You may recall for the past several offseasons that I ran an article series called The Optimist’s/Pessimist’s Take. I used it to explore different issues and topics the Pittsburgh Steelers were facing and took a positive or negative approach, examining each side in a separate article. This is essentially the same idea behind that, only condensed into one article for every topic.
In this version of the idea, I’ll be playing the Devil’s Advocate for both sides of the issue, looking at the best-case and worst-case scenarios in trying to find the range of likely outcomes of what is likely to happen for the Steelers relating to whatever topic the article is covering.
When it comes to the process of trying to construct a championship roster, the reality is that there are a ton of moving parts, and several ways to acquire said parts. There are a lot of things that can go right or wrong in not always predictable ways, so I think it’s helpful to try to look at issues by seeking out the boundaries of the likely positive or negative results.
Topic: Does Xavier Grimble have a reasonable shot of becoming the Steelers’ primary tight end by the end of the season?
If you happen to follow Bob Labriola’s Asked and Answered series on the Steelers’ website, you may have caught yesterday’s edition, in which a fan asked the reporters who be believed would make the biggest impact at the tight end position behind Jesse James.
Labriola was pretty clear in stating that it was second-year Xavier Grimble, and he even went so far as to say in concluding that, “if [he] can become more consistent, starting with catching the football, maybe he makes a run at the top of the depth chart”.
This comment, on the face of it, seems absurd, given the clear disparity in production and in snap counts between the different tight ends over the course of last season. Grimble barely made the initial 53-man roster only because Ladarius Green was on the PUP List.
James was nearly an every-down player for the Steelers at multiple times last season, and we also saw clear growth from him over the course of this year. Some of his most productive games as a receiver and as a blocker came late in the year, even in the postseason.
But the notion of Grimble chipping away at James’ playing time, and perhaps even logging the lion’s share of snaps, might not be that absurd. One should consider that in the games leading up to Green’s return from the PUP list, Grimble was actually increasing his snap count significantly, and even played more than James.

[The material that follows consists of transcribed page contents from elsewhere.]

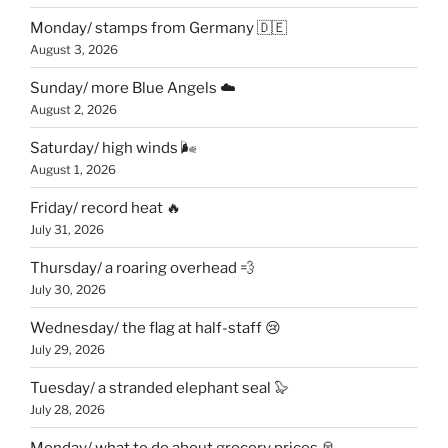
Monday/ stamps from Germany 🇩🇪
August 3, 2026
Sunday/ more Blue Angels ☁️
August 2, 2026
Saturday/ high winds 🌬
August 1, 2026
Friday/ record heat 🔥
July 31, 2026
Thursday/ a roaring overhead 💨
July 30, 2026
Wednesday/ the flag at half-staff 😢
July 29, 2026
Tuesday/ a stranded elephant seal 🦭
July 28, 2026
Monday/ what to do about grocery prices 🥫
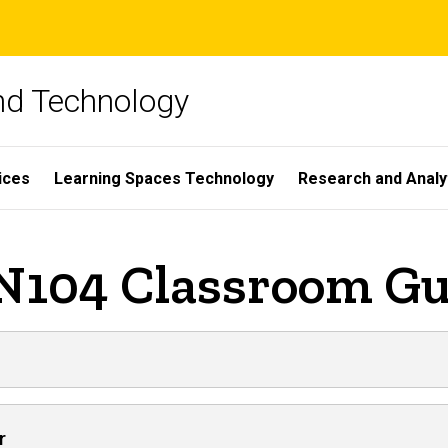
and Technology
ices
Learning Spaces Technology
Research and Analy
 N104 Classroom Gu
r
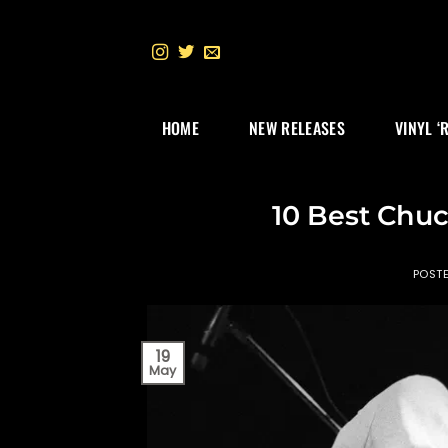
Skip
to
content
HOME
NEW RELEASES
VINYL ‘
10 Best Chuc
POST
19
May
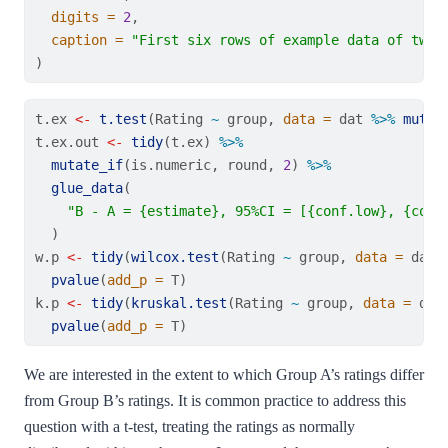
digits =
2
,
caption =
"First six rows of example data of two 
)
t.ex 
<-
t.test
(Rating 
~
 group, 
data =
 dat 
%>%
mutat
t.ex.out 
<-
tidy
(t.ex) 
%>%
mutate_if
(is.numeric, round, 
2
) 
%>%
glue_data
(
"B - A = {estimate}, 95%CI = [{conf.low}, {conf
  )
w.p 
<-
tidy
(
wilcox.test
(Rating 
~
 group, 
data =
 dat)
pvalue
(
add_p =
 T)
k.p 
<-
tidy
(
kruskal.test
(Rating 
~
 group, 
data =
 dat
pvalue
(
add_p =
 T)
We are interested in the extent to which Group A’s ratings differ
from Group B’s ratings. It is common practice to address this
question with a t-test, treating the ratings as normally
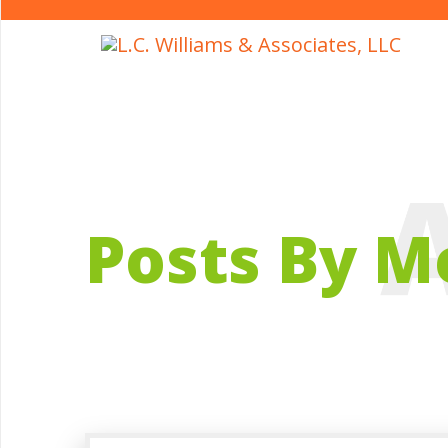
Posts By M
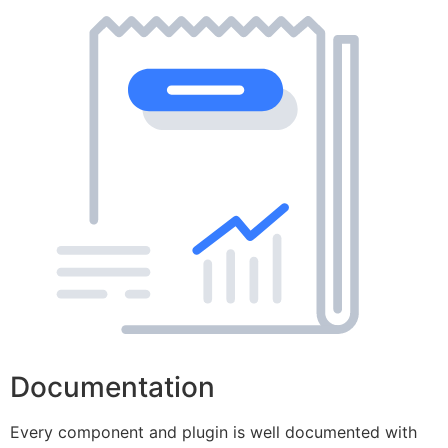
Documentation
Every component and plugin is well documented with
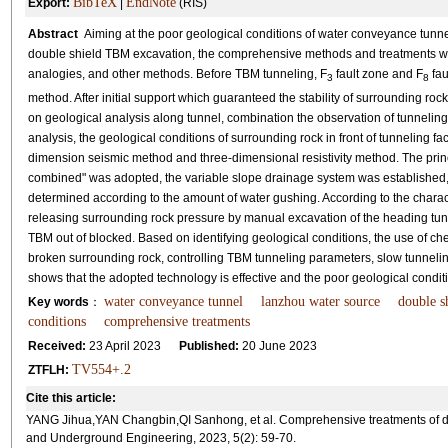
BibTeX
EndNote
Export:
|
(RIS)
Abstract
Aiming at the poor geological conditions of water conveyance tunne
double shield TBM excavation, the comprehensive methods and treatments were
analogies, and other methods. Before TBM tunneling, F
fault zone and F
fau
3
8
method. After initial support which guaranteed the stability of surrounding r
on geological analysis along tunnel, combination the observation of tunnelin
analysis, the geological conditions of surrounding rock in front of tunneling 
dimension seismic method and three-dimensional resistivity method. The princi
combined" was adopted, the variable slope drainage system was established,
determined according to the amount of water gushing. According to the characte
releasing surrounding rock pressure by manual excavation of the heading tun
TBM out of blocked. Based on identifying geological conditions, the use of c
broken surrounding rock, controlling TBM tunneling parameters, slow tunnelin
shows that the adopted technology is effective and the poor geological cond
water conveyance tunnel
lanzhou water source
double s
Key words
：
conditions
comprehensive treatments
Received:
23 April 2023
Published:
20 June 2023
TV554+.2
ZTFLH:
Cite this article:
YANG Jihua,YAN Changbin,QI Sanhong, et al. Comprehensive treatments of dou
and Underground Engineering, 2023, 5(2): 59-70.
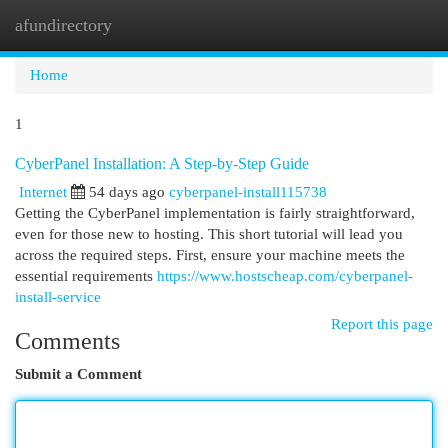
afundirectory
Togg
navi
Home
1
CyberPanel Installation: A Step-by-Step Guide
Internet
54 days ago
cyberpanel-install115738
Getting the CyberPanel implementation is fairly straightforward,
even for those new to hosting. This short tutorial will lead you
across the required steps. First, ensure your machine meets the
essential requirements
https://www.hostscheap.com/cyberpanel-
install-service
Report this page
Comments
Submit a Comment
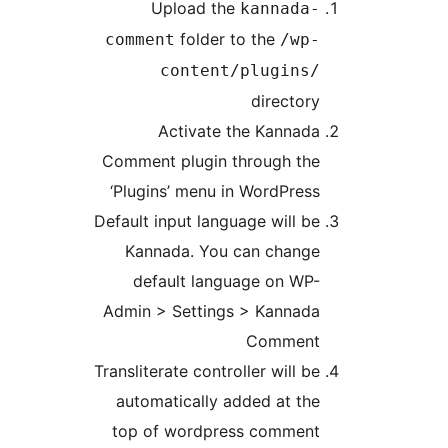
Upload the
kanna
folder to the
comment
/
content/plugi
direct
Activate the Kann
Comment plugin through 
‘Plugins’ menu in WordPr
Default input language will
Kannada. You can cha
default language on 
Admin > Settings > Kann
Comm
Transliterate controller wil
automatically added at 
top of wordpress comm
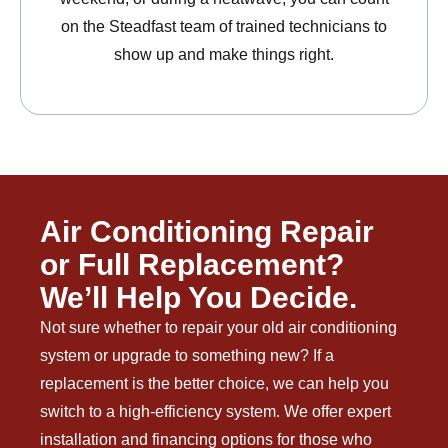
on the Steadfast team of trained technicians to
show up and make things right.
Air Conditioning Repair
or Full Replacement?
We’ll Help You Decide.
Not sure whether to repair your old air conditioning
system or upgrade to something new? If a
replacement is the better choice, we can help you
switch to a high-efficiency system. We offer expert
installation and financing options for those who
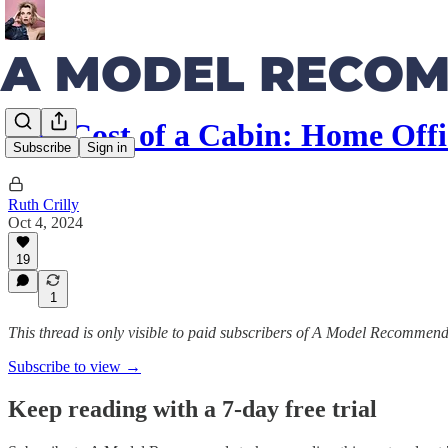
The Cost of a Cabin: Home Off
Subscribe
Sign in
Ruth Crilly
Oct 4, 2024
19
1
This thread is only visible to paid subscribers of A Model Recommen
Subscribe to view →
Keep reading with a 7-day free trial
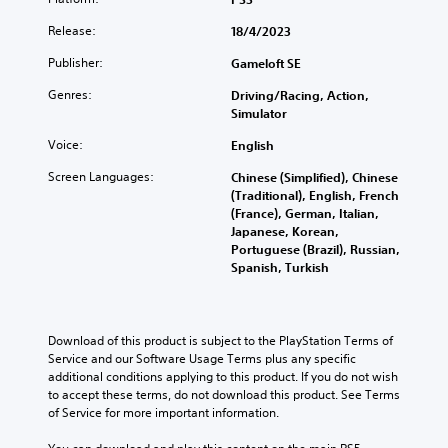
Y
e
e
d
t
o
f
x
Release:
18/4/2023
i
h
u
o
t
v
o
c
r
i
Publisher:
Gameloft SE
i
u
a
a
s
d
t
n
l
p
Genres:
Driving/Racing, Action,
u
s
p
i
r
Simulator
a
u
l
m
e
l
b
a
i
Voice:
English
s
a
t
y
t
e
u
Screen Languages:
Chinese (Simplified), Chinese
i
t
e
n
d
(Traditional), English, French
t
h
d
t
i
(France), German, Italian,
l
e
a
e
o
Japanese, Korean,
e
g
m
d
v
Portuguese (Brazil), Russian,
s
a
o
i
o
Spanish, Turkish
b
m
u
n
l
e
e
n
a
u
c
a
t
w
m
a
n
o
a
e
u
Download of this product is subject to the PlayStation Terms of 
d
f
y
s
s
Service and our Software Usage Terms plus any specific 
n
t
t
.
e
additional conditions applying to this product. If you do not wish 
a
i
h
t
to accept these terms, do not download this product. See Terms 
v
m
a
h
of Service for more important information.
i
e
t
e
g
o
m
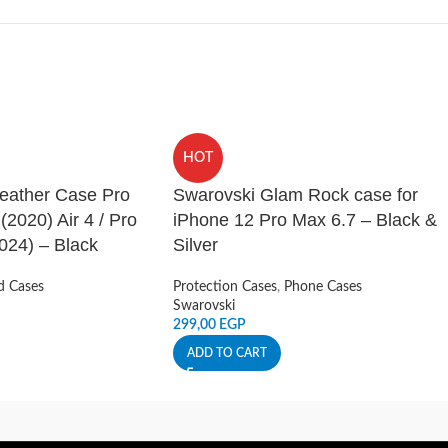
HOT
Leather Case Pro
Swarovski Glam Rock case for
 (2020) Air 4 / Pro
iPhone 12 Pro Max 6.7 – Black &
024) – Black
Silver
d Cases
Protection Cases
,
Phone Cases
Swarovski
299,00
EGP
ADD TO CART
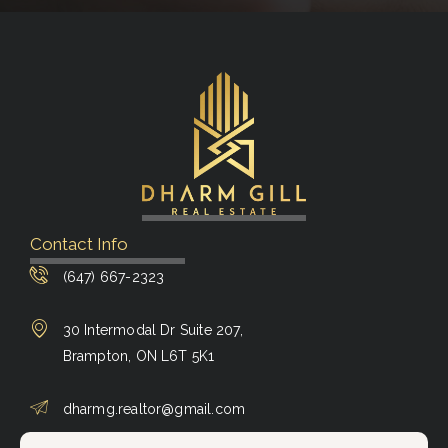
Contact Info
(647) 667-2323
30 Intermodal Dr Suite 207,
Brampton, ON L6T 5K1
dharmg.realtor@gmail.com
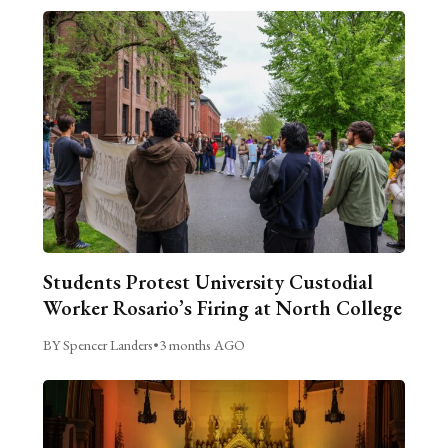
Students Protest University Custodial
Worker Rosario’s Firing at North College
BY Spencer Landers
•
3 months AGO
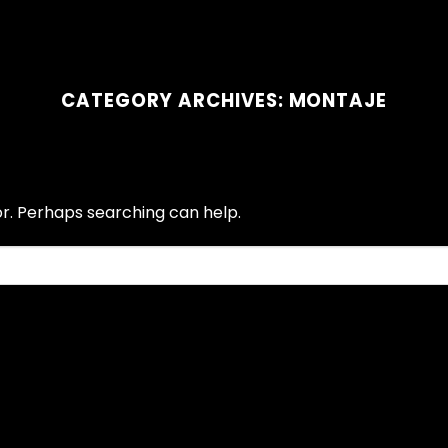
CATEGORY ARCHIVES:
MONTAJE
or. Perhaps searching can help.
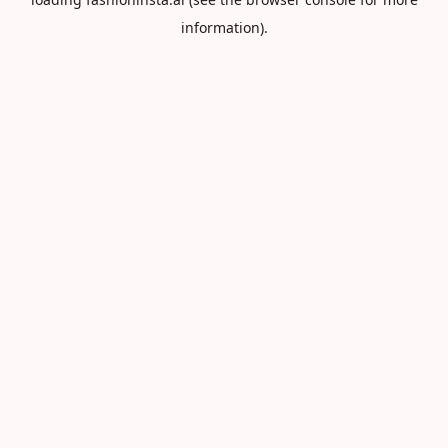
information).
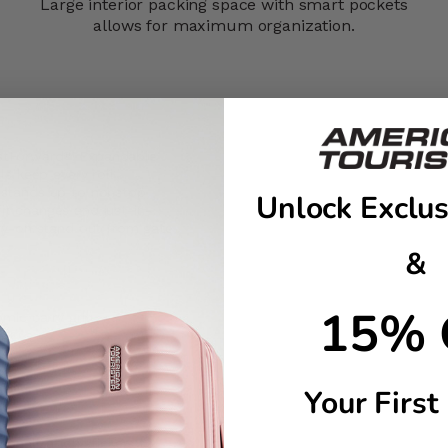
Large interior packing space with smart pockets
allows for maximum organization.
FastForward™ Expandable
s keep every roll
n stands up to nonstop
Unlock Exclus
it changes and just-in-
rry-on stand out from gate
&
15% 
mic carry grip
Your First
onalization stickers to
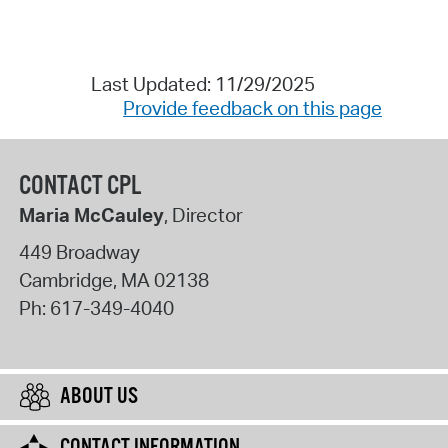
Last Updated: 11/29/2025
Provide feedback on this page
CONTACT CPL
Maria McCauley
, Director
449 Broadway
Cambridge
,
MA
02138
Ph:
617-349-4040
ABOUT US
CONTACT INFORMATION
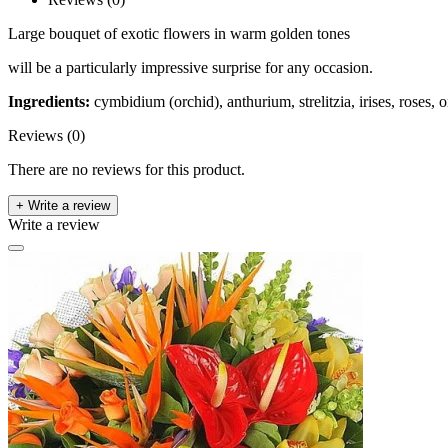
Large bouquet of exotic flowers in warm golden tones
will be a particularly impressive surprise for any occasion.
Ingredients:
cymbidium (orchid), anthurium, strelitzia, irises, roses,
Reviews (0)
There are no reviews for this product.
+ Write a review
Write a review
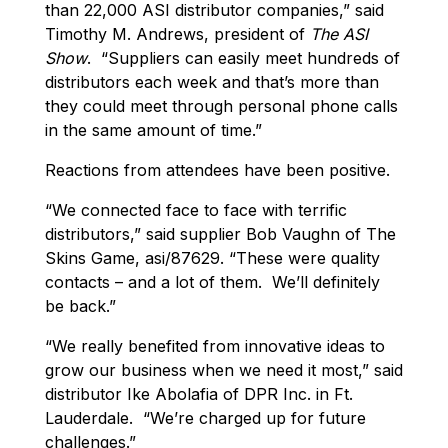
than 22,000 ASI distributor companies,” said
Timothy M. Andrews, president of
The ASI
Show
. “Suppliers can easily meet hundreds of
distributors each week and that’s more than
they could meet through personal phone calls
in the same amount of time.”
Reactions from attendees have been positive.
“We connected face to face with terrific
distributors,” said supplier Bob Vaughn of The
Skins Game, asi/87629. “These were quality
contacts – and a lot of them. We’ll definitely
be back.”
“We really benefited from innovative ideas to
grow our business when we need it most,” said
distributor Ike Abolafia of DPR Inc. in Ft.
Lauderdale. “We’re charged up for future
challenges.”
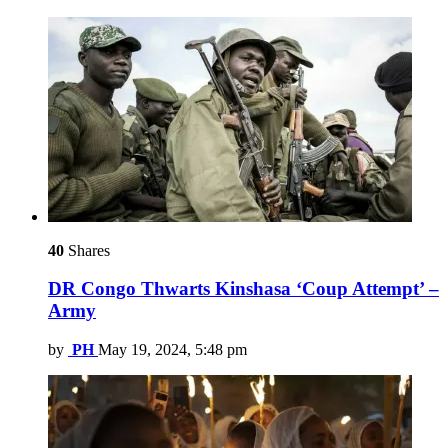
40
Shares
DR Congo Thwarts Kinshasa ‘Coup Attempt’ –
Army
by
PH
May 19, 2024, 5:48 pm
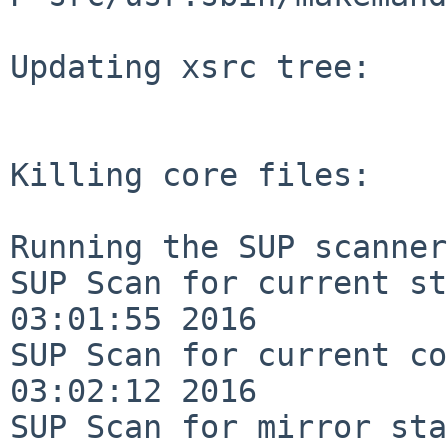
Updating xsrc tree:

Killing core files:

Running the SUP scanner:
SUP Scan for current st
03:01:55 2016

SUP Scan for current co
03:02:12 2016

SUP Scan for mirror sta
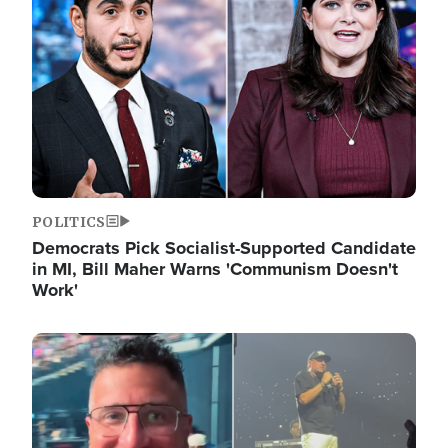
POLITICS
Democrats Pick Socialist-Supported Candidate
in MI, Bill Maher Warns 'Communism Doesn't
Work'
Image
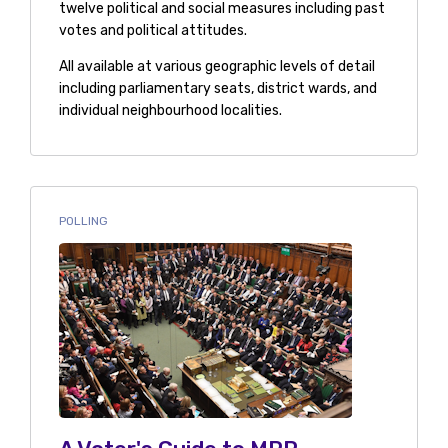
twelve political and social measures including past
votes and political attitudes.
All available at various geographic levels of detail
including parliamentary seats, district wards, and
individual neighbourhood localities.
POLLING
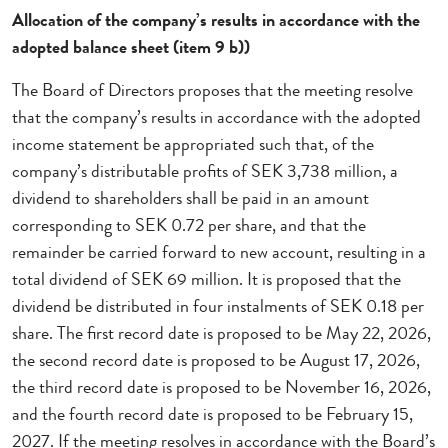
Allocation of the company’s results in accordance with the
adopted balance sheet (item 9 b))
The Board of Directors proposes that the meeting resolve
that the company’s results in accordance with the adopted
income statement be appropriated such that, of the
company’s distributable profits of SEK 3,738 million, a
dividend to shareholders shall be paid in an amount
corresponding to SEK 0.72 per share, and that the
remainder be carried forward to new account, resulting in a
total dividend of SEK 69 million. It is proposed that the
dividend be distributed in four instalments of SEK 0.18 per
share. The first record date is proposed to be May 22, 2026,
the second record date is proposed to be August 17, 2026,
the third record date is proposed to be November 16, 2026,
and the fourth record date is proposed to be February 15,
2027. If the meeting resolves in accordance with the Board’s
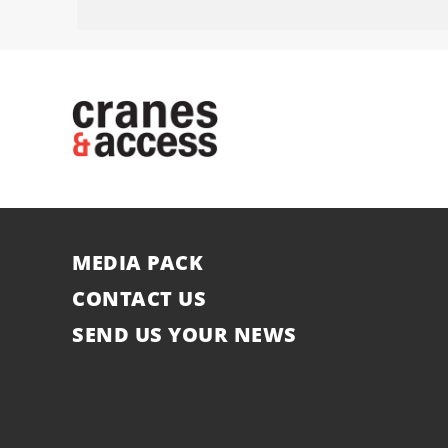
MEDIA PACK
CONTACT US
SEND US YOUR NEWS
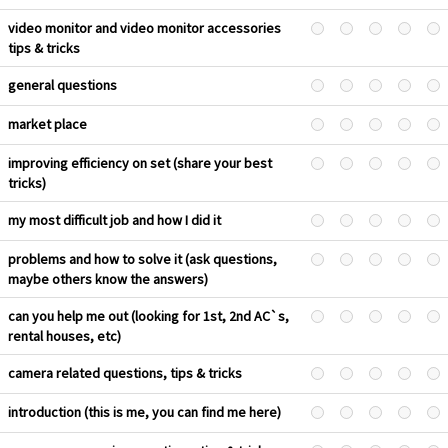
video monitor and video monitor accessories
tips & tricks
general questions
market place
improving efficiency on set (share your best
tricks)
my most difficult job and how I did it
problems and how to solve it (ask questions,
maybe others know the answers)
can you help me out (looking for 1st, 2nd AC`s,
rental houses, etc)
camera related questions, tips & tricks
introduction (this is me, you can find me here)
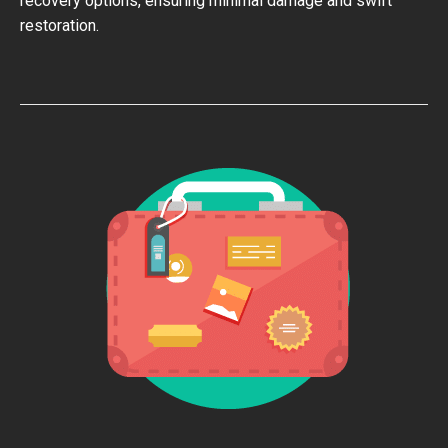
recovery options, ensuring minimal damage and swift
restoration.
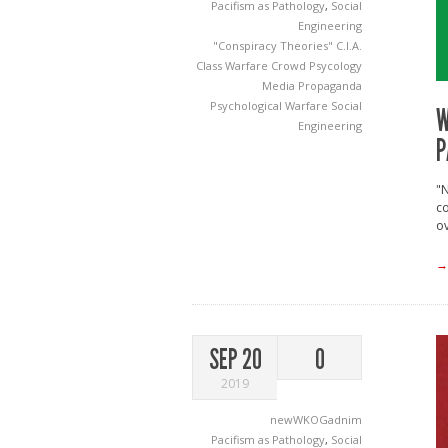
Pacifism as Pathology
,
Social
Engineering
"Conspiracy Theories"
C.I.A.
Class Warfare
Crowd Psycology
Media
Propaganda
Psychological Warfare
Social
W
Engineering
P
"N
co
ov
→
SEP 20
0
2019
newWKOGadnim
Pacifism as Pathology
,
Social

Things changed up with Green back, but after the free agent suffered his concussion, Grimble suffered a rib injury on a touchdown reception on the very next drive the Steelers played, a week later, limiting his ability to contribute further.
With both players demonstrating improvement over the year, and since the season ended, one might be more inclined to question how set in stone the depth chart is, or should be. One thing is for sure, Grimble looks to be in peak physical conditioning.
Which side do you lean closer toward?